Paccola foi cassado na última quarta-feira (5) e ingressou com pedido no Judiciário para retornar ao cargo alegando uma série de irregularidades no processo que culminou com a perda do mandato. Ele alega que a vereadora Edna Sampaio (PT), na condição de denunciante, não poderia votar, e citou que o voto dela foi determinante para formar maioria absoluta. Apontou ainda irregularidades no processo de cassação, como: "decadência do prazo para a conclusão dos trabalhos; inobservância do Decreto Lei n° 201/1967 e interpretação da Súmula 46 do STF; inobservância de quórum da maioria absoluta; violação do devido processo legal".

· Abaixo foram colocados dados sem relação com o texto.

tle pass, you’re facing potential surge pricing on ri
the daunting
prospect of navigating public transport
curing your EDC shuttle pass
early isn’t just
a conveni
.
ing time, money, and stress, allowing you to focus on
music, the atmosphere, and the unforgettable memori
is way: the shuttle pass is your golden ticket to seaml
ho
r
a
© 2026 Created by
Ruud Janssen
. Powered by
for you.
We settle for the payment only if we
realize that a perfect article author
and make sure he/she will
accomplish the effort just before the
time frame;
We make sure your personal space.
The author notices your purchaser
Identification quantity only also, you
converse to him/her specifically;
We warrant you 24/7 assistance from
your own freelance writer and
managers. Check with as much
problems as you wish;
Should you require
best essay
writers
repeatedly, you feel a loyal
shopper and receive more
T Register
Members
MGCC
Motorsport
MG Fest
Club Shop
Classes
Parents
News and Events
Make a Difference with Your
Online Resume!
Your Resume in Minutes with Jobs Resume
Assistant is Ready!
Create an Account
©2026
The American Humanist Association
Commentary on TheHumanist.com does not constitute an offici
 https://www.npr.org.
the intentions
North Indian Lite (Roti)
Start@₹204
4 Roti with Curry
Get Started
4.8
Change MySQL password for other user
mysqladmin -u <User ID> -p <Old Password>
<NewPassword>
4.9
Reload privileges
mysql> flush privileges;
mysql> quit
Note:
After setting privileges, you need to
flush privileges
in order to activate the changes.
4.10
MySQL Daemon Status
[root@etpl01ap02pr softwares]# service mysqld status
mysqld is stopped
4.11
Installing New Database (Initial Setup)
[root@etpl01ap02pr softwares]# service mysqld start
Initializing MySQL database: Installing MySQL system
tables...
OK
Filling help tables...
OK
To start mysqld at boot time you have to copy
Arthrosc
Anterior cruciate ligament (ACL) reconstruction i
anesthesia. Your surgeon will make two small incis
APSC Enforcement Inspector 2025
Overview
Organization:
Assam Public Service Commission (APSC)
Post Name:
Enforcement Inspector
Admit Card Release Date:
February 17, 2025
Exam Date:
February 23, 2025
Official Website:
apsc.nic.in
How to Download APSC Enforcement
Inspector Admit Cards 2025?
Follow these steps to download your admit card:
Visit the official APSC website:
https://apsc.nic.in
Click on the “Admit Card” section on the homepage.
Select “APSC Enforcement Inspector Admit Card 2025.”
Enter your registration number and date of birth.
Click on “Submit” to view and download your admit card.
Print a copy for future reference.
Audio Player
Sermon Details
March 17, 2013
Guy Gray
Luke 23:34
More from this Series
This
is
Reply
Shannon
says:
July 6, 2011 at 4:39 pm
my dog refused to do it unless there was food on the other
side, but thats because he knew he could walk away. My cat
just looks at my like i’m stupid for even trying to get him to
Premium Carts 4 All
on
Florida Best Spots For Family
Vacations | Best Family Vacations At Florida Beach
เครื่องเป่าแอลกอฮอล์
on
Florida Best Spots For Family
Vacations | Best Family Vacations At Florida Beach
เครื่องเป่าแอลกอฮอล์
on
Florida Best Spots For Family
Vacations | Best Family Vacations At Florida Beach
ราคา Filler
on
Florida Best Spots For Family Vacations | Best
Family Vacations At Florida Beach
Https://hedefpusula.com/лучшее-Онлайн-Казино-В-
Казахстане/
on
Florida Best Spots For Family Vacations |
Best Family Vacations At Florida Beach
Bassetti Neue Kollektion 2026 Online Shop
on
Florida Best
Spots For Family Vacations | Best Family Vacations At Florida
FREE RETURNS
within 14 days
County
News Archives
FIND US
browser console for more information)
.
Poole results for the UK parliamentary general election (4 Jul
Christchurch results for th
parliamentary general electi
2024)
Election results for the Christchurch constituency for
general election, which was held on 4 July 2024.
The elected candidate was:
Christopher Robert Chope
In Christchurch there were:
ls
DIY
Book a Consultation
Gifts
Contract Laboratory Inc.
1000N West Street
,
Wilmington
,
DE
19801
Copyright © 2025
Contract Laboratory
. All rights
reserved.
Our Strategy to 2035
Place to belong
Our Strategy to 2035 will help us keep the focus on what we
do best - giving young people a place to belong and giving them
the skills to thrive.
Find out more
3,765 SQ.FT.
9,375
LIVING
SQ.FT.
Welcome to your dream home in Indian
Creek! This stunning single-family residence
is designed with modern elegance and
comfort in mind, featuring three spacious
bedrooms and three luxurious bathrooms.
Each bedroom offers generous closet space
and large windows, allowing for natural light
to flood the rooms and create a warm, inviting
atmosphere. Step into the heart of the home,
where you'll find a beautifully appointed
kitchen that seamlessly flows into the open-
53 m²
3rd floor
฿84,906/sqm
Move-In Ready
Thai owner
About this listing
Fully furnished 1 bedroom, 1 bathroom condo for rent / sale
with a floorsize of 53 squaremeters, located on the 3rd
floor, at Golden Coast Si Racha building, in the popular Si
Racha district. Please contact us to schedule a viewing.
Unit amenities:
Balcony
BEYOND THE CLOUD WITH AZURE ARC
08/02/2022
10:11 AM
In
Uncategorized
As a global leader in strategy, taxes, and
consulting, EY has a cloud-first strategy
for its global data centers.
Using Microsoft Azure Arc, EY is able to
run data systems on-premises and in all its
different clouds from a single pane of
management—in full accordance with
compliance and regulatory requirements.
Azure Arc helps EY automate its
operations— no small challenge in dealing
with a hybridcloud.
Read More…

A defesa de Paccola alega ainda que a Câmara de Cuiabá não era competente para deliberar sobre o assassinato do servidor público Alexandre Miyagawa dos Santos, apontando que a competência é do Tribunal do Júri.
Como Paccola não obteve decisão favorável, a Câmara de Cuiabá irá empossar nesta terça-feira (11) a digital influencer Maysa Leão (Republicanos) como vereadora titular. Primeira-suplente, ela chegou a assumir o cargo por alguns meses, durante licença do vereador Diego Guimarães (Republicanos).